Серебристо-голубое воскресное утро, золотой перезвон колоколов и хоровое пение набожных крестьян, которые по-прежнему находились в кладовке, разбудили полковника Тарабаса. Он тотчас встал. Федя уже поджидал с горячим чаем. Тарабас нетерпеливо отхлебнул всего лишь глоток-другой. Сна ни в одном глазу, мысли ясны. Он мог вспомнить все происшествия вчерашнего дня. Помнил все, что говорили офицеры. Помнил каждое слово, сказанное ему другим Тарабасом. Другой Тарабас — реальный человек, в этом полковник уже не сомневается.
Он выходит на главную улицу. Солдаты сидят подле развалин сожженных домишек. Поднимаются, приветствуют его. Унтер-офицер докладывает, что ночь прошла спокойно. Тарабас говорит:
— Ладно, ладно! — И идет дальше.
Басовито звенят колокола, крестьяне по-прежнему поют.
Тарабас думает о похоронах Концева и остальных в двенадцать дня. Время пока есть. Сейчас только девять.
В Коропте никого не видать, ни одного еврея. Из немногих уцелевших еврейских домишек со слепыми заколоченными ставнями не слышно ни звука. Может, они все задохнулись! — думает Тарабас. Ему безразлично, задохнулись они или нет.
Не может это быть тебе безразлично! — вообще-то говорит другой Тарабас. Полковник отвечает: нет, мне все равно! Я их ненавижу!
Внезапно из одного покуда неповрежденного еврейского домишка появилось что-то черное, подозрительное. Метнулось за угол.
Вероятно, Тарабас ошибся. Он спокойно пошел дальше.
Но когда на ближайшем углу свернул в боковой переулок, на него налетело прямо-таки жуткое существо.
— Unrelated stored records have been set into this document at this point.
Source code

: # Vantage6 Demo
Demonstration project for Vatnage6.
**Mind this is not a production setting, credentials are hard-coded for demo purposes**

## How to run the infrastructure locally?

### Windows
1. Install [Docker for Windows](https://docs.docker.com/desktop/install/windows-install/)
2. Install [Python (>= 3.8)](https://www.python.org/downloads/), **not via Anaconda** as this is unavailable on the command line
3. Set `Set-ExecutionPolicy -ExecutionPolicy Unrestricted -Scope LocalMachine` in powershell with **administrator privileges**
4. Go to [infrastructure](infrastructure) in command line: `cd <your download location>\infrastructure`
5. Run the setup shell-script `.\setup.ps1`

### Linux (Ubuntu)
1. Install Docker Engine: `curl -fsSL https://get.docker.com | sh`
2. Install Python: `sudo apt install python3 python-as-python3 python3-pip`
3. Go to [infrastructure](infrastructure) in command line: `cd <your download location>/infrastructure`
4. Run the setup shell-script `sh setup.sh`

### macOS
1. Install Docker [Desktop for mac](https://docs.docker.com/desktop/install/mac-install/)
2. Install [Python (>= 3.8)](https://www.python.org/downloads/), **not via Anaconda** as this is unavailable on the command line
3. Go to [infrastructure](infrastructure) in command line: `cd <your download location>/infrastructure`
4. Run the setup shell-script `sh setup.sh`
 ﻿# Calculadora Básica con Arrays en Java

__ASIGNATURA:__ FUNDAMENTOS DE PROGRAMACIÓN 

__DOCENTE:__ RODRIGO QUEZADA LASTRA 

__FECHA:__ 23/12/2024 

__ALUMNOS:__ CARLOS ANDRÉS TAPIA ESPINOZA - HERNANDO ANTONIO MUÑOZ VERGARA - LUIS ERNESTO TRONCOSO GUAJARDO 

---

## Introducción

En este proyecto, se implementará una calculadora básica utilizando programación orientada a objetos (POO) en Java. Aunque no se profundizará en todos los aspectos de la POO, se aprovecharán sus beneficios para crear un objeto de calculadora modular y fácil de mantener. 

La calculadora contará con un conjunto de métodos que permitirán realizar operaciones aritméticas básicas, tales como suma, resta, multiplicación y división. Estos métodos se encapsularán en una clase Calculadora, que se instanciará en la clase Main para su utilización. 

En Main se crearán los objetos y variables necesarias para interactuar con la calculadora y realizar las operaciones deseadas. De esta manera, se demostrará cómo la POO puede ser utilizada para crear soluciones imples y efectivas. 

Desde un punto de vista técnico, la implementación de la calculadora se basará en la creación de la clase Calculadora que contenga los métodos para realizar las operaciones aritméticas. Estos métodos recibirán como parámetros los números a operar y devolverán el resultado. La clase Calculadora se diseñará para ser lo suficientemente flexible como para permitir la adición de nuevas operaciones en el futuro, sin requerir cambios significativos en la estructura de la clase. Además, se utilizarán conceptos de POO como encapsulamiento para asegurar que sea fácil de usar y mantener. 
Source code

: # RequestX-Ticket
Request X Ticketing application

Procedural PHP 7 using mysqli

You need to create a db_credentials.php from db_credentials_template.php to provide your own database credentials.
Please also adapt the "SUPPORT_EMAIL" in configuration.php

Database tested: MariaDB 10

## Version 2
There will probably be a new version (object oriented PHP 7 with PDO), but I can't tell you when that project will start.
Стояло лучезарное воскресное утро. В воздухе еще витало золотое эхо колоколов. От церкви, с вершины холма, видны веселые яркие платки крестьянок, идущих с мессы. Весь холм словно двигался в сторону города, усеянный огромными пестрыми цветами. Легкий ветерок доносил затихающий отзвук органа. Воскресенье в отзвуках колоколов и органа само казалось частью природы. И словно гнусные знаки гнусного бунта против ее законов выделялись в городке голые пустыри и все еще дымящиеся руины, нарушая воскресную умиротворенность. Холм на юго-западе городка купался в солнечном блеске. Крупные, яркие цветы на платках крестьянок словно становились все гуще. Желтоватая церковка целиком плавала в солнечном сиянии. И крест на ее башенке взблескивал весело, бодро и благостно, как величественная игрушка. Вот таков был мир, когда на Тарабаса налетело жуткое чудовище.
Этим жутким чудовищем оказался тощий, оборванный, хилый еврей, вдобавок невероятно рыжий. Короткая борода пламенным кольцом окаймляла бледное веснушчатое лицо. На голове у него была истрепанная, отливающая зеленью кипа из черного шелкового репса, из-под которой выбивались огненно-рыжие кудри, соединяясь с пламенной бородой. Из маленьких зеленовато-желтых глаз этого человека, над которыми торчали крошечные, густые рыжие брови, похожие на две горящие щеточки, тоже словно бы вылетали язычки пламени, огоньки иного рода, холодные и острые. Ничего хуже с Тарабасом в воскресенье случиться не могло.